The unified user security authentication solution of ZTE Cloud Native SDM is developed for 5G. It protects the integrity, reliability, consistency and security of user data, and ensures the secure and stable operation of the multi-access network at all times. It has the following main features:
- Unified cloud native/Microservice architecture to implement fast service deployment
The solution meets related cloud native features, and supports the deployment of VMs and containers. Service-level services can be further expanded and divided into fine-grained Microservices. Each Microservice or service can be independently deployed, upgraded, migrated, and regenerated, helping operators rapidly deploy networks and new services.
- Large capacity, full integration, and high reliability to reduce TCO
Large capacity: A single device supports up to 100+ million static 2/3/4/5G/IMS users.
Full integration: The solution supports the integration of NEs, such as HLR, HSS, UDM, AUSF, EIR, ENUM, SPR, and AAA, effectively reducing CAPEX and OPEX;
High reliability: The multi-level database backup and restoration mechanism and perfect overload protection mechanism guarantee the device stability.

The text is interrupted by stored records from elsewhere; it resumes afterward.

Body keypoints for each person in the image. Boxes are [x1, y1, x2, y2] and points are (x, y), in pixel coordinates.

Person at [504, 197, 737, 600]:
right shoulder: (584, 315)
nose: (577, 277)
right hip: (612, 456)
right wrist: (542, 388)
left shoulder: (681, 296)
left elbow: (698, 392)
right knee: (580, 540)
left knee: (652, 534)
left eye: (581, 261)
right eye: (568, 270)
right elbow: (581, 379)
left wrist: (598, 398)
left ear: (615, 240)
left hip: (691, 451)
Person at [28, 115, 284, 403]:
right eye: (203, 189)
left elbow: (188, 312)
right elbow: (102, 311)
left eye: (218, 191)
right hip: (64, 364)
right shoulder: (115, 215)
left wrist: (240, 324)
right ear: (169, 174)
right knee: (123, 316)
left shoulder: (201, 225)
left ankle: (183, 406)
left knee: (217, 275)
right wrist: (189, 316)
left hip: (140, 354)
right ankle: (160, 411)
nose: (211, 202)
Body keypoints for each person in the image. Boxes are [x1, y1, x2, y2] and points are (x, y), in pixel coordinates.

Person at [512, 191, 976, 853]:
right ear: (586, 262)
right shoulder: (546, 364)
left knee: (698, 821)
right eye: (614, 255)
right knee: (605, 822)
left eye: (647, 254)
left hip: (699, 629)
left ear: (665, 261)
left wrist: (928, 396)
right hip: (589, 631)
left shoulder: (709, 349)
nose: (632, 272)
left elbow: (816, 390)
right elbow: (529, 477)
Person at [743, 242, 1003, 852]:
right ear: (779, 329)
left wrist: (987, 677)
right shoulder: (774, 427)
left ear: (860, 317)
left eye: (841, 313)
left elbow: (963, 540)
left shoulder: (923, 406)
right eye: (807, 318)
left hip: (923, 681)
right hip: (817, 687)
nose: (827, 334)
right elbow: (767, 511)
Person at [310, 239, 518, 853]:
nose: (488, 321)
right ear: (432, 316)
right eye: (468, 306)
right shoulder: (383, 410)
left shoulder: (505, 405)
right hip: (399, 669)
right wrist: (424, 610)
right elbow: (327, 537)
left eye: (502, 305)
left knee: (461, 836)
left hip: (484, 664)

- Unified authentication and authorization of multi-network access to simplify the network
ZTE Cloud Native SDM stores 2G/3G/4G/5G user data in a centralized manner. When a user accesses from different networks, the system can generate 3G Quintet, 4G quadruple, and 5G quadruple in accordance with the authentication algorithms of different networks based on the unified user authentication information to implement unified authentication and authorization when the user accesses from different networks.

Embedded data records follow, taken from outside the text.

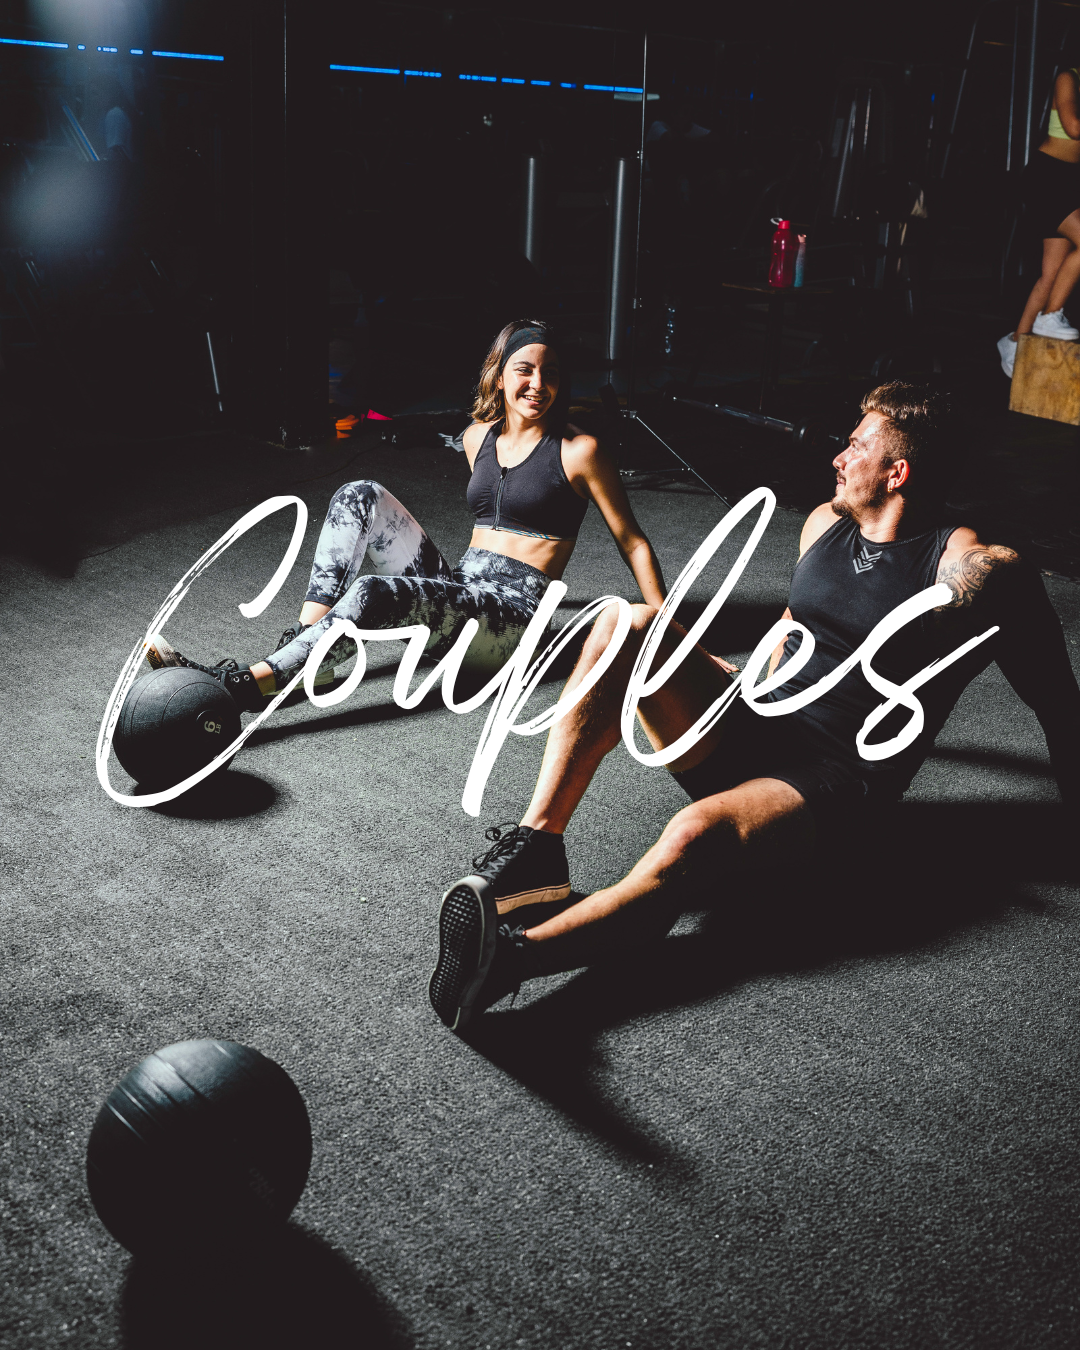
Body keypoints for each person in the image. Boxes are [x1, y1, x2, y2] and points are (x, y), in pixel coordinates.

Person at [428, 381, 1080, 1033]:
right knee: (628, 623)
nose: (838, 458)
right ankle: (540, 844)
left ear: (897, 472)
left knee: (692, 836)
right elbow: (797, 625)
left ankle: (512, 958)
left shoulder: (978, 575)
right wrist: (731, 678)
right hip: (757, 727)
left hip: (832, 783)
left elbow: (1058, 702)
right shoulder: (826, 524)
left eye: (856, 447)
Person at [144, 320, 676, 712]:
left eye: (550, 373)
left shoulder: (580, 451)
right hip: (462, 588)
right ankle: (305, 648)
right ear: (499, 377)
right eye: (525, 369)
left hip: (510, 622)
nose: (538, 383)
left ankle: (242, 686)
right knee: (359, 493)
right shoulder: (478, 438)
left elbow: (632, 541)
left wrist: (671, 634)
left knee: (374, 592)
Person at [998, 64, 1080, 376]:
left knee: (1052, 273)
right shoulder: (1068, 78)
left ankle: (1015, 342)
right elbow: (1073, 127)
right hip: (1047, 177)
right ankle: (1050, 316)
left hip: (1069, 180)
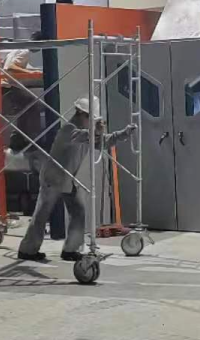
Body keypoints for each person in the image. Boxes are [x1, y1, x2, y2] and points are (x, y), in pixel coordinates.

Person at [18, 97, 137, 262]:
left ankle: (70, 250)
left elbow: (103, 142)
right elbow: (84, 136)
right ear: (80, 114)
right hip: (54, 177)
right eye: (89, 117)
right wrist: (96, 131)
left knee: (78, 212)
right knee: (42, 214)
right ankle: (27, 250)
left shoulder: (86, 131)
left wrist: (124, 134)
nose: (91, 120)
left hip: (68, 179)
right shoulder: (70, 129)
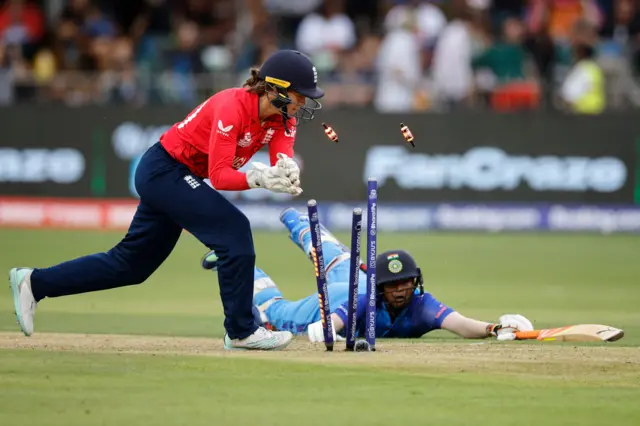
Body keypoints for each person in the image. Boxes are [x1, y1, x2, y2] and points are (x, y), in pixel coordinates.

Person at [9, 49, 325, 351]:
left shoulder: (284, 118)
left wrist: (286, 169)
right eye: (300, 94)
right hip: (163, 170)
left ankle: (35, 283)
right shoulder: (233, 107)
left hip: (177, 178)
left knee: (131, 265)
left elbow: (282, 155)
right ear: (274, 89)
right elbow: (219, 175)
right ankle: (241, 331)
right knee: (234, 230)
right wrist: (259, 178)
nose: (304, 101)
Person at [201, 208, 534, 342]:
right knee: (275, 314)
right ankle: (278, 230)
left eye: (406, 282)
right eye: (394, 285)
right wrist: (323, 329)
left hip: (357, 276)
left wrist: (494, 328)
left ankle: (292, 223)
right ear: (381, 287)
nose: (402, 290)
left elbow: (460, 324)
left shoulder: (422, 306)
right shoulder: (365, 301)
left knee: (336, 255)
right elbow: (336, 322)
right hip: (336, 301)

- Privacy protection for the permanent ID of a 5G user to protect user privacy.
The ZTE Cloud Native SDM solution provides the user ID privacy protection function for the 5G USIM card. Compared with the plain-text IMSI used in the air interface message of the 4G network, SUCI is used in the air interface message of the 5G network, which is the ciphertext IMSI, to prevent the illegal base station and equipment from obtaining the user's IMSI information and protect the user's privacy information.
- Bi-directional authentication for 5G user registration to prevent illegal users from accessing the network
When a user accesses 5G network, ZTE Cloud Native SDM performs authentication according to the 5G AKA or EAP AKA’ authentication algorithm. After bi-directional authentication is completed on the user side and network side, the network allows the user to access the network and perform user registration and other services.

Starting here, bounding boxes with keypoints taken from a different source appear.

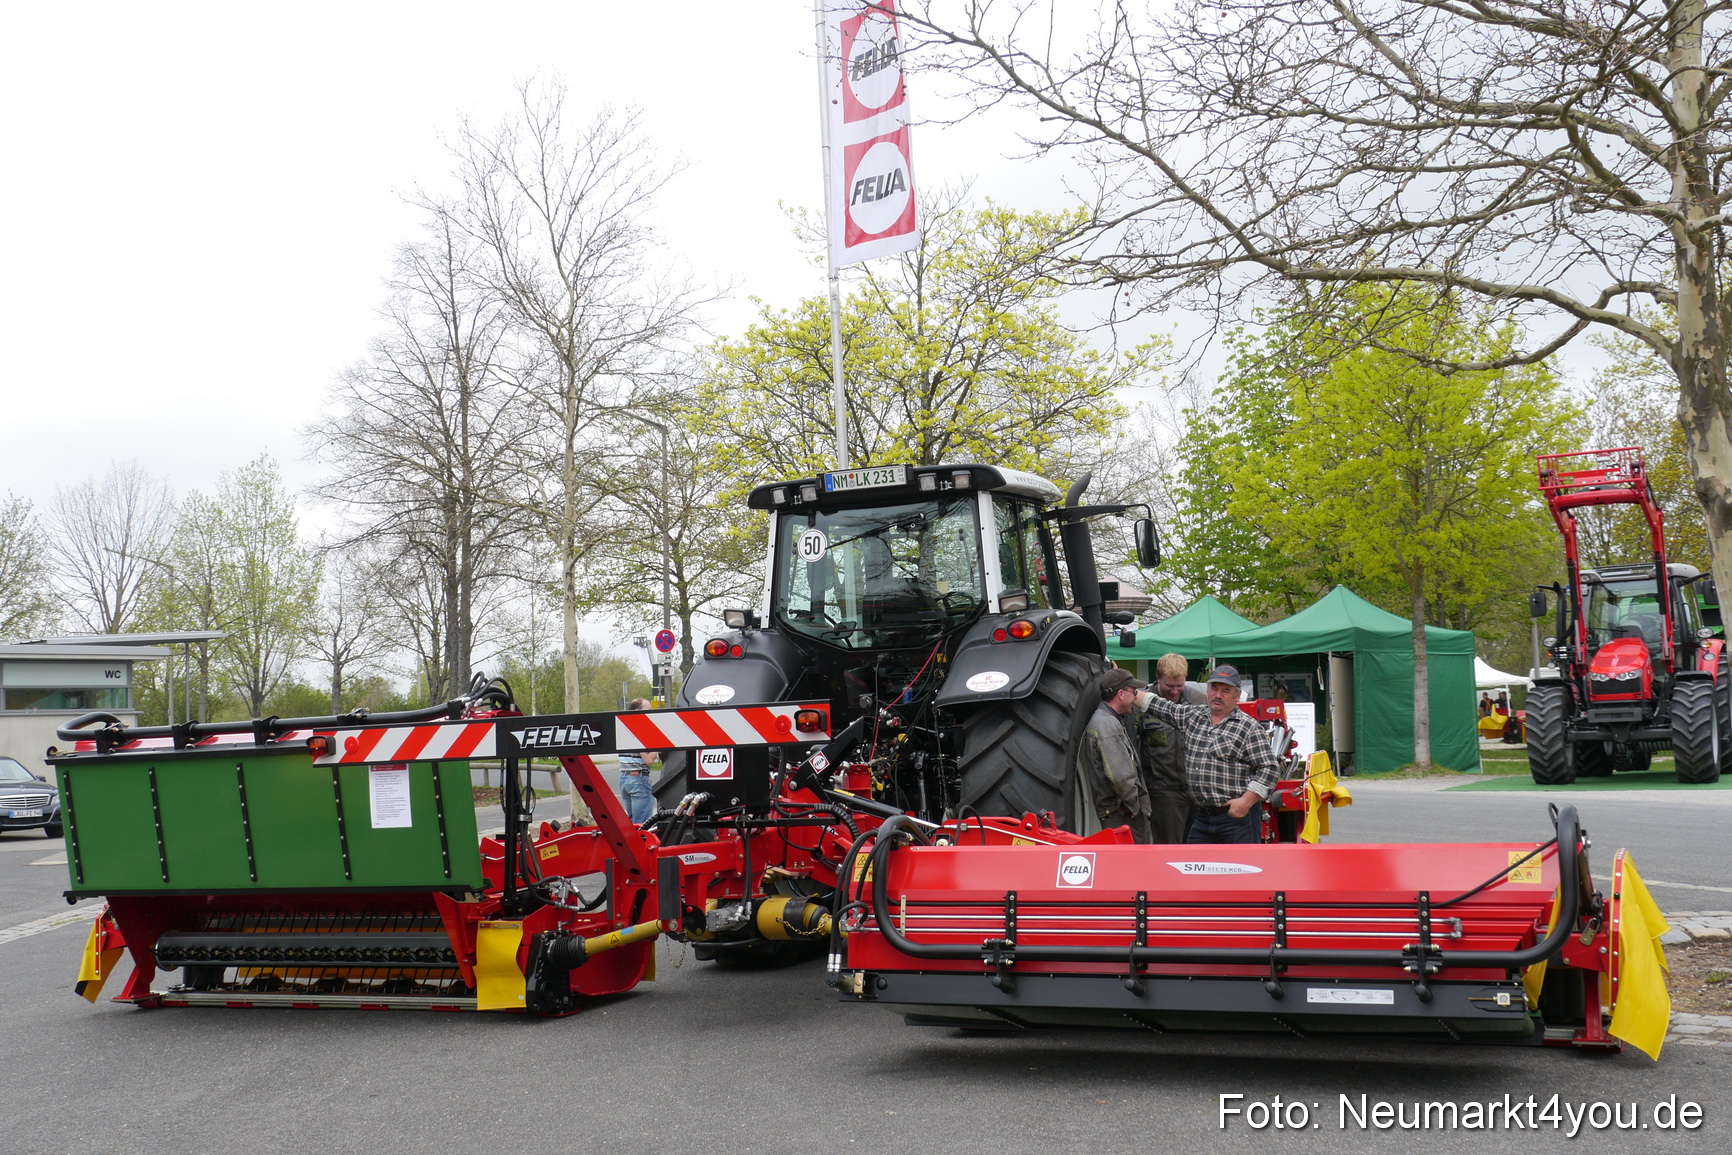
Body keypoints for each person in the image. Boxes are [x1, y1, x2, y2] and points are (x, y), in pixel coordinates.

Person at [1133, 664, 1279, 844]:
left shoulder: (1248, 728)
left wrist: (1246, 802)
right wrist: (1128, 690)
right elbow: (1162, 707)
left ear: (1237, 695)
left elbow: (1269, 768)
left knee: (1239, 870)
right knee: (1196, 869)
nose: (1218, 695)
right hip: (1202, 817)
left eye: (1226, 690)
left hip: (1236, 820)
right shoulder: (1193, 716)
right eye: (1214, 688)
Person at [1128, 653, 1205, 842]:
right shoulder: (1139, 704)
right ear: (1158, 678)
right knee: (1169, 847)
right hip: (1164, 792)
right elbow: (1131, 746)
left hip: (1197, 789)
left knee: (1199, 846)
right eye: (1169, 686)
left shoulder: (1199, 700)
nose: (1174, 691)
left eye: (1180, 685)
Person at [1081, 667, 1153, 842]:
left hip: (1117, 812)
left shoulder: (1107, 720)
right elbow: (1120, 776)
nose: (1136, 696)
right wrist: (1135, 805)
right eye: (1133, 691)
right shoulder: (1107, 725)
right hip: (1123, 814)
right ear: (1121, 694)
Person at [617, 698, 659, 825]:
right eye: (648, 709)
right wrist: (659, 743)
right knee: (643, 824)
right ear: (637, 711)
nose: (650, 712)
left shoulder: (623, 729)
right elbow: (649, 760)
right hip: (638, 780)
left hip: (624, 779)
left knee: (632, 823)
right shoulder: (640, 729)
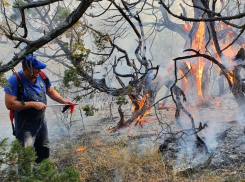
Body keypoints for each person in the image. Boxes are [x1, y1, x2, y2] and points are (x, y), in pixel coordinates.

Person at [4, 54, 74, 164]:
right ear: (27, 69)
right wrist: (32, 104)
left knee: (44, 148)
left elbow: (50, 91)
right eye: (37, 68)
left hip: (41, 120)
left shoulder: (41, 75)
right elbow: (10, 104)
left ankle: (42, 176)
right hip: (25, 124)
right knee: (25, 155)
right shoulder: (15, 80)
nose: (39, 70)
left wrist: (64, 101)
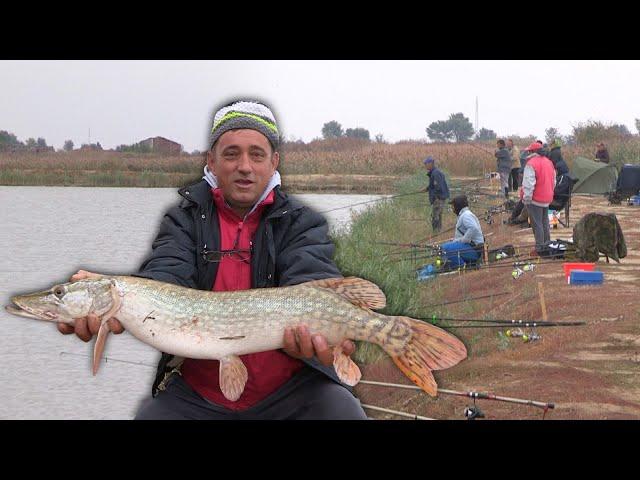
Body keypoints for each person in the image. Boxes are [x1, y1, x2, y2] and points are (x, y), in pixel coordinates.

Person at [57, 99, 368, 420]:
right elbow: (164, 279)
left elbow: (311, 278)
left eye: (257, 154)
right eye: (231, 154)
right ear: (212, 161)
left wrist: (318, 335)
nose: (244, 166)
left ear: (274, 162)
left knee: (342, 411)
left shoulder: (302, 222)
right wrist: (123, 305)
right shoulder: (183, 221)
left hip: (289, 388)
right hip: (199, 393)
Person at [522, 142, 556, 256]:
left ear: (532, 152)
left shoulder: (531, 164)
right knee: (545, 222)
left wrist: (527, 198)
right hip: (547, 197)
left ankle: (540, 248)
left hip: (535, 198)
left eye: (529, 151)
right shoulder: (549, 162)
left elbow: (529, 183)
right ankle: (547, 245)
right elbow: (554, 180)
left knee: (537, 224)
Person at [439, 195, 484, 270]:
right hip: (471, 247)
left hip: (474, 249)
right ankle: (457, 265)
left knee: (445, 248)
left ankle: (461, 267)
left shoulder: (466, 215)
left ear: (458, 206)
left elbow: (473, 227)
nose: (452, 208)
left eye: (453, 206)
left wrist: (464, 240)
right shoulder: (464, 215)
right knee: (444, 247)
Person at [423, 156, 450, 233]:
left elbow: (438, 187)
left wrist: (436, 198)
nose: (425, 165)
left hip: (438, 198)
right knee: (438, 214)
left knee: (435, 215)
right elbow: (433, 185)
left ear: (431, 163)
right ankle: (438, 231)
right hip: (439, 197)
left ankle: (436, 232)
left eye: (426, 163)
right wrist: (427, 189)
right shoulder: (435, 172)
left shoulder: (435, 173)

- Enhanced home network authentication control to prevent against fraud
The 5G authentication and authorization of ZTE Cloud Native SDM is enhanced in terms of home network control. The home network associates the terminal authentication confirmation with the registration process. If the terminal under this network has not passed the authentication, the home network can reject the registration. At the same time, it can instruct the network visitor to request for authentication again before the registration. This further improves the network security and effectively avoids the spoofing upon visiting the network.
The unified user security authentication solution of ZTE Cloud Native SDM provides unified user authentication and authorization for various terminals, access ways and applications, simplifies the network architecture, and ensures that user information will not be invaded, tampered or leaked by illegal equipment to provide the most fundamental guarantee for 2G/3G/4G/5G/IMS network security.